不動産情報サイトのCHINTAI(東京都港区)は、若年層の男性をターゲットとしたブランド訴求を目指して、ネット動画広告を活用した。また、動画広告の効果を確かめるために、広告出稿期間の途中段階で広告の認知度調査を実施。ターゲット層の18~34歳の男性の認知度は、広告配信前の事前調査で調べたテレビCMの認知度と比較して14%上昇していた。

 この結果から、十分効果があると判断。さらにアクセルを踏み、35歳以上の男性もターゲットに加えて出稿量を増加。広告に接触した消費者は、非接触者と比べて、ブランド名で検索をする人数も2.5倍になるなど、態度変容でも成果につながった。

 これまでCHINTAIが動画広告を積極的に活用していたかというと、そういうわけでもなかった。その理由をメディアディビジョンの宮川大輔部長は、「以前は成果を図る指標が十分ではなかったからだ」と説明する。これまで、動画広告の指標として主流だった、再生回数や再生完了率だけでは「事業に貢献しているかどうかは分からなかった」(宮川氏)。そのため、投資のアクセルを踏みづらかった。

 それがネット動画広告と調査サービスを組み合わせることで、ネット動画広告のブランド認知度調査を実施したり、動画広告を閲覧した消費者にリターゲティング広告を配信して成約に結びつけたりできるなど、活用の幅が広がっている。CHINTAIもこうした背景から、より効果的な活用法を模索し始めた。

検索行動にもつながる

CHINTAIのYouTubeチャンネル
CHINTAIのYouTubeチャンネル

 そうした中、テレビCMでアプローチしきれていない層にブランドを訴求する上で、動画広告を活用することを決めた。対象のターゲット層に絞って広告を配信できるネット広告の強みを生かしつつ、その効果もしっかりと検証できると踏んだからだ。

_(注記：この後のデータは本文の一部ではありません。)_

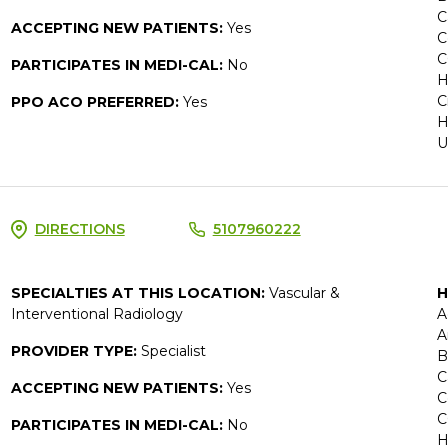
C
ACCEPTING NEW PATIENTS:
Yes
C
C
PARTICIPATES IN MEDI-CAL:
No
H
C
PPO ACO PREFERRED:
Yes
H
U
DIRECTIONS
5107960222
SPECIALTIES AT THIS LOCATION:
Vascular &
H
Interventional Radiology
A
A
PROVIDER TYPE:
Specialist
B
C
ACCEPTING NEW PATIENTS:
Yes
C
C
PARTICIPATES IN MEDI-CAL:
No
H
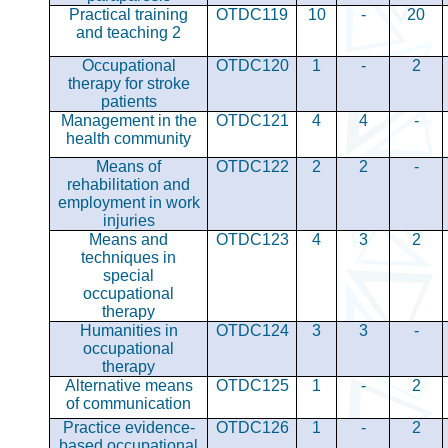
Practical training
OTDC119
10
-
20
and teaching 2
Occupational
OTDC120
1
-
2
therapy for stroke
patients
Management in the
OTDC121
4
4
-
health community
Means of
OTDC122
2
2
-
rehabilitation and
employment in work
injuries
Means and
OTDC123
4
3
2
techniques in
special
occupational
therapy
Humanities in
OTDC124
3
3
-
occupational
therapy
Alternative means
OTDC125
1
-
2
of communication
Practice evidence-
OTDC126
1
-
2
based occupational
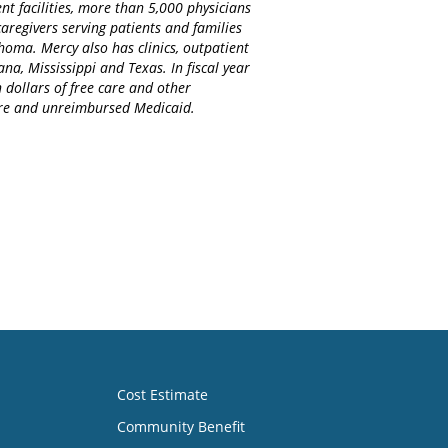
nt facilities, more than 5,000 physicians
regivers serving patients and families
homa. Mercy also has clinics, outpatient
na, Mississippi and Texas. In fiscal year
 dollars of free care and other
care and unreimbursed Medicaid.
Cost Estimate
Community Benefit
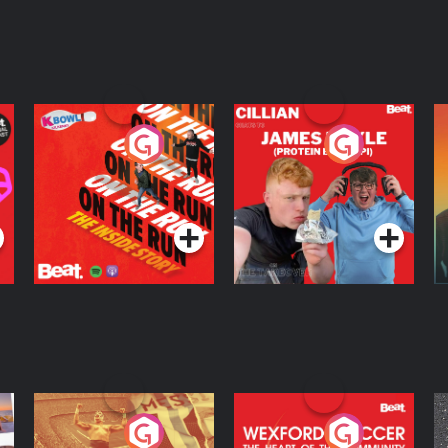
On The Run: The
Cillian chats to
D
Inside Story
Protein Bor Papi on
The Takeover
Podcast Series
Podcast Series
ng
Eoin Sheahan's
Wexford Soccer: The
O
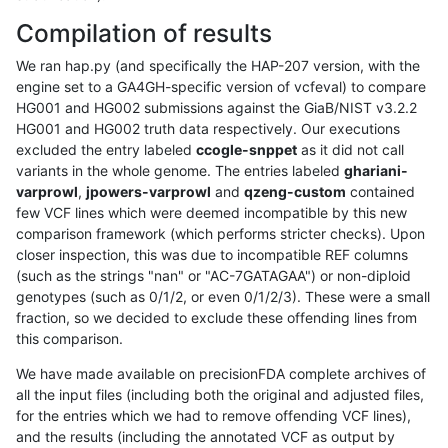
Compilation of results
We ran hap.py (and specifically the HAP-207 version, with the
engine set to a GA4GH-specific version of vcfeval) to compare
HG001 and HG002 submissions against the GiaB/NIST v3.2.2
HG001 and HG002 truth data respectively. Our executions
excluded the entry labeled
ccogle-snppet
as it did not call
variants in the whole genome. The entries labeled
ghariani-
varprowl
,
jpowers-varprowl
and
qzeng-custom
contained
few VCF lines which were deemed incompatible by this new
comparison framework (which performs stricter checks). Upon
closer inspection, this was due to incompatible REF columns
(such as the strings "nan" or "AC-7GATAGAA") or non-diploid
genotypes (such as 0/1/2, or even 0/1/2/3). These were a small
fraction, so we decided to exclude these offending lines from
this comparison.
We have made available on precisionFDA complete archives of
all the input files (including both the original and adjusted files,
for the entries which we had to remove offending VCF lines),
and the results (including the annotated VCF as output by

 CHINTAIは繁忙期に合わせてテレビCMを実施している。1月には歌手のきゃりーぱみゅぱみゅさんを起用したテレビCMを放送した。だがそのテレビCMは、女性の反応は非常に高かった一方、男性からの広告の認知度は十分得られていなかった。そこで、特に反応が低かった18~34歳の男性をターゲットに動画投稿共有サービス「YouTube」に動画広告を配信した。

 また、動画広告の配信期間は約1カ月を想定していたが、成果につなげる確度を高めるため、配信をしながら同時並行で、広告を閲覧した人に対する認知度調査をYouTube上で実施した。その結果、先述の通り途中経過段階で広告認知度に大きな向上が見られた。そこで、さらに35歳以上もターゲットとして広告配信を継続した。

 最終的な成果は、ブランド認知度の上昇率と、検索行動につながったかどうかの態度変容の2つを指標として、効果測定の分析を実施した。その結果、前者はターゲット層で20%向上、後者は広告の非接触者と比較して、「Google」で検索行動をした人の数が2.5倍に増えた。こうした数値から、「動画広告は十分な成果を得られた」と宮川氏は評価する。

 今後はアトリビューション分析にも取り組む。動画広告は直接の成約は見込みにくいが、閲覧をきっかけに検索行動につながっていることは実証された。その後、最終的な成約への貢献度を算出できれば、動画広告の価値がさらに証明できる。そうして、動画広告の可能性を探っていく考えだ。